Here is an interesting bit. Russians long ago identified NATO "advisers" in 404. Most of them cadre military--from pilots to operators of air-defense complex--but what is interesting: on the ground they are used primarily as the barrier troops shooting into the backs of retreating Ukies. They are identified by good training and... very low staying power, buckling under sustained pressure (in Russian). Now, consider yourself how "well" NATO regulars will do under sustained fires--no NATO serviceman experienced anything like this, except for the unlucky SOBs who sit in the tactical rear and force 404 cannon fodder into the meat grinder. That's everything you need to know about NATO armies. And, NO, they will learn very little, because wars are lost and won on operational and strategic level and that is beyond the grasp of NATO militaries because they do not have access to reliable data sets and the way Russians plan the war. 

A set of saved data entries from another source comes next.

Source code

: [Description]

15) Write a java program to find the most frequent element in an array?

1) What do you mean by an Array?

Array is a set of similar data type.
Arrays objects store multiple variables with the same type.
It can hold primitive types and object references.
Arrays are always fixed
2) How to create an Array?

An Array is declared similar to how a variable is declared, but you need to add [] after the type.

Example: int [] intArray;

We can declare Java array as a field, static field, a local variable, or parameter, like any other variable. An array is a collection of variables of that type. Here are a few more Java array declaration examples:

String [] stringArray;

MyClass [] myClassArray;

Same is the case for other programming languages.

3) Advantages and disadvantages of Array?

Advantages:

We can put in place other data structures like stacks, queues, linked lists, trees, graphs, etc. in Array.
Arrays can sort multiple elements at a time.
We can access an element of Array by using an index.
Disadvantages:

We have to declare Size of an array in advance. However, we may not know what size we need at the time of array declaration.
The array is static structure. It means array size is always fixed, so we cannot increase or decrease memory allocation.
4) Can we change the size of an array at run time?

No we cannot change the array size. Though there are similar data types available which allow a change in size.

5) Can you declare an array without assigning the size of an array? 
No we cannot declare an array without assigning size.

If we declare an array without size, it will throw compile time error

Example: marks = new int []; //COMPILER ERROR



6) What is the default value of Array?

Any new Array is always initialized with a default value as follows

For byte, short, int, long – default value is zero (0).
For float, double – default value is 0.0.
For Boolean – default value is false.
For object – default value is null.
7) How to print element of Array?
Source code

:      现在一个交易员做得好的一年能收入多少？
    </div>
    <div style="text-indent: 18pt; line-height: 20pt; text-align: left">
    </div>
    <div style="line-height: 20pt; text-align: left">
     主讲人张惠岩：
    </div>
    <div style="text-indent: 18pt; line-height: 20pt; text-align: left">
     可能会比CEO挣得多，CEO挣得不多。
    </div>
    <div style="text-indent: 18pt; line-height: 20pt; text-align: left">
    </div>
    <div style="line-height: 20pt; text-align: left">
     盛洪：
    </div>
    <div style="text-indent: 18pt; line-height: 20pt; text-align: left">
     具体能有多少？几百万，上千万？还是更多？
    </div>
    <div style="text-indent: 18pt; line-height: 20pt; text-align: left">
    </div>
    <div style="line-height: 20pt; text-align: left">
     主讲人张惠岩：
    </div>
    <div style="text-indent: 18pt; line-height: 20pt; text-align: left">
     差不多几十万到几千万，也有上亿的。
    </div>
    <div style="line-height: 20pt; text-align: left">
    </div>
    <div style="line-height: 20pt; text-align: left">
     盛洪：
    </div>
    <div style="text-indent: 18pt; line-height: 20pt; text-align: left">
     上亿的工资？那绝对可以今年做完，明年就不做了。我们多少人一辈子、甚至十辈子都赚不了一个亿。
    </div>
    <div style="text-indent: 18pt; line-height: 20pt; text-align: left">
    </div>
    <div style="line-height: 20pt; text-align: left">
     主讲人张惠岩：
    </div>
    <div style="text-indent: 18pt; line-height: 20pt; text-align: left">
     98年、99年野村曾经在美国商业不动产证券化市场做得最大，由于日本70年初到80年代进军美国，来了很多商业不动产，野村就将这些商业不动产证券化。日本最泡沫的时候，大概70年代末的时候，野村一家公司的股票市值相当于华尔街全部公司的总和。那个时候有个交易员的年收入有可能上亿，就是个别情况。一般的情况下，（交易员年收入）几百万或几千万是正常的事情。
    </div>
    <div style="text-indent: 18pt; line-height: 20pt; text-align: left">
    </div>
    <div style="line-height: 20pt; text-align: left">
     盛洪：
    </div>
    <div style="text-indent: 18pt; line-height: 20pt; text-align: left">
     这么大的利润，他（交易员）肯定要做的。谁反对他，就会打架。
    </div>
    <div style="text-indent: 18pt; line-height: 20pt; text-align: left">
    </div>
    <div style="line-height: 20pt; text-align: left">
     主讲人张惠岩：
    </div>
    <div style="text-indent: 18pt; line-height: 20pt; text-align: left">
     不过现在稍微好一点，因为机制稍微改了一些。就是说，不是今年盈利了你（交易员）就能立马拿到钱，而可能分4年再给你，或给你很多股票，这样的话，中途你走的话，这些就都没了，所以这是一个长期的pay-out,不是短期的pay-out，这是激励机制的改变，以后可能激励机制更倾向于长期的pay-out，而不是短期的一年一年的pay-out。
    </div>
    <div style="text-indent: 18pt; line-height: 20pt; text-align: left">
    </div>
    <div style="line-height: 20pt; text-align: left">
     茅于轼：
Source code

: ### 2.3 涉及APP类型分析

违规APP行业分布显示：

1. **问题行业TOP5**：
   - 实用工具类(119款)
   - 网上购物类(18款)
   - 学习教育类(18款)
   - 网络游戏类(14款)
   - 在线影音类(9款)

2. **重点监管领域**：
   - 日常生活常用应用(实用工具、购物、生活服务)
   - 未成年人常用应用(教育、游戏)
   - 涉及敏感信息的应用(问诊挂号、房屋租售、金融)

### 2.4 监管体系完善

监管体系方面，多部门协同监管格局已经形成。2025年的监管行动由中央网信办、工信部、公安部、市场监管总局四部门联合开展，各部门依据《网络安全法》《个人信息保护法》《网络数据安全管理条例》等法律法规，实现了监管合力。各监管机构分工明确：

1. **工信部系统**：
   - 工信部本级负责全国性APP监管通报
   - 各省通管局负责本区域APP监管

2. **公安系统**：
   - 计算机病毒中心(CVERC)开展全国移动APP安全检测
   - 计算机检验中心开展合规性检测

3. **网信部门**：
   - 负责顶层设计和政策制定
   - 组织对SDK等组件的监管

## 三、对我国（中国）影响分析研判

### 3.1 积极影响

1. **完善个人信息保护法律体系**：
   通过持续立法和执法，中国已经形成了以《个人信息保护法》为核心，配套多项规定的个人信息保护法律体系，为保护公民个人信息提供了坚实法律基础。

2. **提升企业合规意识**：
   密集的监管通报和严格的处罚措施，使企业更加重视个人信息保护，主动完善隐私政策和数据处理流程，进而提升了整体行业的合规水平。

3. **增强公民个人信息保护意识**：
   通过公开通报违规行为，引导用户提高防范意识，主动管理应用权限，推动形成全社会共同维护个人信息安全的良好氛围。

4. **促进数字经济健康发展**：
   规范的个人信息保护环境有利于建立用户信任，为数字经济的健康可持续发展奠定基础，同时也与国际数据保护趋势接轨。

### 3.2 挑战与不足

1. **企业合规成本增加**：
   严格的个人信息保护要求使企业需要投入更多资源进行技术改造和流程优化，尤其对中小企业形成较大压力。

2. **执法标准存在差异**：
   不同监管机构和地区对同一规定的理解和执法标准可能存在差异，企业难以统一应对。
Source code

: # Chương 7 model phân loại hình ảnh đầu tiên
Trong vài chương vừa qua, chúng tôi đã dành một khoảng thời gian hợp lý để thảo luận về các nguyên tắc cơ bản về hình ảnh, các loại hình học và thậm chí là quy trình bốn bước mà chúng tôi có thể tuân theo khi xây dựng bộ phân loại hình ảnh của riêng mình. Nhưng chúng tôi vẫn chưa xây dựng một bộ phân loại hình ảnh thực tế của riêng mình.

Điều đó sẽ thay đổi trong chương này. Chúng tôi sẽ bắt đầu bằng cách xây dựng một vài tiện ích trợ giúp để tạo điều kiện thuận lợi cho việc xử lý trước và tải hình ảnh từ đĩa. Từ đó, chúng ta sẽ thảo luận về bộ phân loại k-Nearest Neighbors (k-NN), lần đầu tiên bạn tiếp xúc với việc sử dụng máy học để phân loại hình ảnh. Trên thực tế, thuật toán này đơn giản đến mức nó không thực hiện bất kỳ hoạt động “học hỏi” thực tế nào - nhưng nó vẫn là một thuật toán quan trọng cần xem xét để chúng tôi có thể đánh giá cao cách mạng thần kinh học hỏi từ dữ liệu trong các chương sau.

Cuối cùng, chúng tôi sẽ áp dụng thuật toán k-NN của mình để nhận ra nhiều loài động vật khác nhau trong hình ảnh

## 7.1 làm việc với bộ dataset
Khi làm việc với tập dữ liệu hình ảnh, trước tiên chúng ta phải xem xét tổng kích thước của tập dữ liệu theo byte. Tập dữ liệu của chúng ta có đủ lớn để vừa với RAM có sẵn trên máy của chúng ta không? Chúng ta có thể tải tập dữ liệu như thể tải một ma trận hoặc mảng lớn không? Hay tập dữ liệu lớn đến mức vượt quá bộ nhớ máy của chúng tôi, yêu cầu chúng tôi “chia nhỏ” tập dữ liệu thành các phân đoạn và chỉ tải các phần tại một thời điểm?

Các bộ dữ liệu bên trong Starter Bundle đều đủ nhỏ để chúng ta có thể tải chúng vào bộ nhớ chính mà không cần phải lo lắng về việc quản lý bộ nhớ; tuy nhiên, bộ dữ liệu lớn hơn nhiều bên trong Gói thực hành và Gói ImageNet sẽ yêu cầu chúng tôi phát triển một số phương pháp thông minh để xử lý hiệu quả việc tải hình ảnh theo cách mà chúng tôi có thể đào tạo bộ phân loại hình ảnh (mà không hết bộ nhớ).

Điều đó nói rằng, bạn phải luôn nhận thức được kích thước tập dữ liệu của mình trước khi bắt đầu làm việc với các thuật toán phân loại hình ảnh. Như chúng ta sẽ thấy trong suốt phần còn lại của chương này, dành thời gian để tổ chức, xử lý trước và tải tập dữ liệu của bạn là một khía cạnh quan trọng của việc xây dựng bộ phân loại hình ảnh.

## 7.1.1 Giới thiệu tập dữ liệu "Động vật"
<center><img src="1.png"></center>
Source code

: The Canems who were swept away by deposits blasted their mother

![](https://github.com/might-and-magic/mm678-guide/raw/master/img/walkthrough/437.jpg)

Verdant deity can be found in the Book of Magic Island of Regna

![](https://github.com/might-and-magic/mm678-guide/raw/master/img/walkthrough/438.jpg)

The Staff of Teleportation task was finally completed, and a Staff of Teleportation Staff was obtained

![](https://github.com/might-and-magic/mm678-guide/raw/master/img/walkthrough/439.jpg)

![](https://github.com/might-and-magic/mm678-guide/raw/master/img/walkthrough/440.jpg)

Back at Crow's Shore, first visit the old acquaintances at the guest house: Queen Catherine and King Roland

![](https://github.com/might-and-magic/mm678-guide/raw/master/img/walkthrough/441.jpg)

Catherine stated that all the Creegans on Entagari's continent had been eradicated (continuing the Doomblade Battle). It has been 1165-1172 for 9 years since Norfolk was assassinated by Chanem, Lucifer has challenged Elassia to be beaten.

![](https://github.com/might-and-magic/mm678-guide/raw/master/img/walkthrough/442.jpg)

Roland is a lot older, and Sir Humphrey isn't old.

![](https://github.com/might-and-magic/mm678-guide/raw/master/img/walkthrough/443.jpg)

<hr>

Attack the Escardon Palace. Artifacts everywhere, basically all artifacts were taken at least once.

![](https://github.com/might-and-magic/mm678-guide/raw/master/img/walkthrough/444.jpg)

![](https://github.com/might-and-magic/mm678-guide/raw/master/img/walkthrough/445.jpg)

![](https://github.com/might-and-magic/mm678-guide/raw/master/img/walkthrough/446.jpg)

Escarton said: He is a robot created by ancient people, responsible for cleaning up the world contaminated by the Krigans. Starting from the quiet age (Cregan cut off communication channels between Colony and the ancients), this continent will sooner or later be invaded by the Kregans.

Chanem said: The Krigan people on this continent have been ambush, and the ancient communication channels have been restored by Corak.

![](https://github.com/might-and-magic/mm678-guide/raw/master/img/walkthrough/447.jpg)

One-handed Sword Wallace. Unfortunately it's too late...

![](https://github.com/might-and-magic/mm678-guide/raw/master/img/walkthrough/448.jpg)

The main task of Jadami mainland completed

They try, though, TRADOC released a voluminous publication ATP 7-100.1 Titled Russian Tactics, in which it states:

Russia pursues a global strategy driven by a desire to once again be recognized as a world power. Its foreign policy stratagems will endure beyond the current leaders, and it is highly likely that future Russian leaders will pursue these policies for the foreseeable future, given its institutionalization throughout the Kremlin and other bureaucracies. As a world power, Russia believes it can provide stability for countries on its periphery, particularly the former Soviet states, and influence international policy and law away from the liberal international system of the West. To achieve this end state, Russia will give priority to the following strategic objectives: maintaining regional dominance, ensuring protection and security of its national interests as well as the current regime, countering foreign interference, and recognition as a global power. 

Boy, those TRADOC guys, who lost all their wars, still cannot grasp a simple fact--Russia was great power before the United States existed as a country. No wonder they call Russia the enemy--her military history and achievements simply dwarf America's military record. It is an acute professional envy which drives these types of statements, especially against the background of learning a few details here and there and not seeing the whole picture.